We have a cluster of Xavier NXes connected with a PCIe switch in NTB configuration. And using clustering drivers, we are getting TLP size of 16 bytes between communication of two NX nodes as tested by Chiplink PCIe Analyzer. I am attaching a screenshot of my test which shows TLP payload of 4 Data Words = 16 Bytes. I am concerned as this is limiting the performance of PCIe communication of Gen3 Devices. I want to know if we can increase the TLP size in PCIe Driver or Device tree for Xavier NX or is there any other way to increase the performance?
As per the Technical Reference Manual (TRM), we can achieve maximum Payload size of 256 bytes. I am not sure how to achieve it and in which way to increase the performance.
Please guide me as soon as possible. Your help will be much appreciated.

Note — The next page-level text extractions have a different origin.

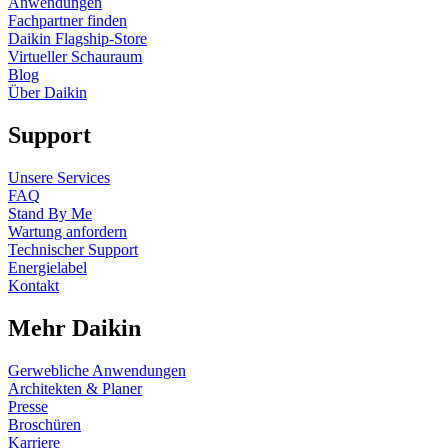
Anwendungen
Fachpartner finden
Daikin Flagship-Store
Virtueller Schauraum
Blog
Über Daikin
Support
Unsere Services
FAQ
Stand By Me
Wartung anfordern
Technischer Support
Energielabel
Kontakt
Mehr Daikin
Gerwebliche Anwendungen
Architekten & Planer
Presse
Broschüren
Karriere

this does not seem to be a solution.
we have more or less the exact same problem and setpci only sets the maximum allowable size. the issue seems to be that we cant seem to get the cpu to actually make the bigger packets.
that the TLP is 16 bytes is shown in the original post above. the reason we know the TLPs are small is that the transfer speed over PCIe is getting bottlenecked. generating large TLPs would radically increase transfer speed, as we are seing a drastic reduction compared to x86 where write combining is letting us send larger TLPs, usually 64 bytes.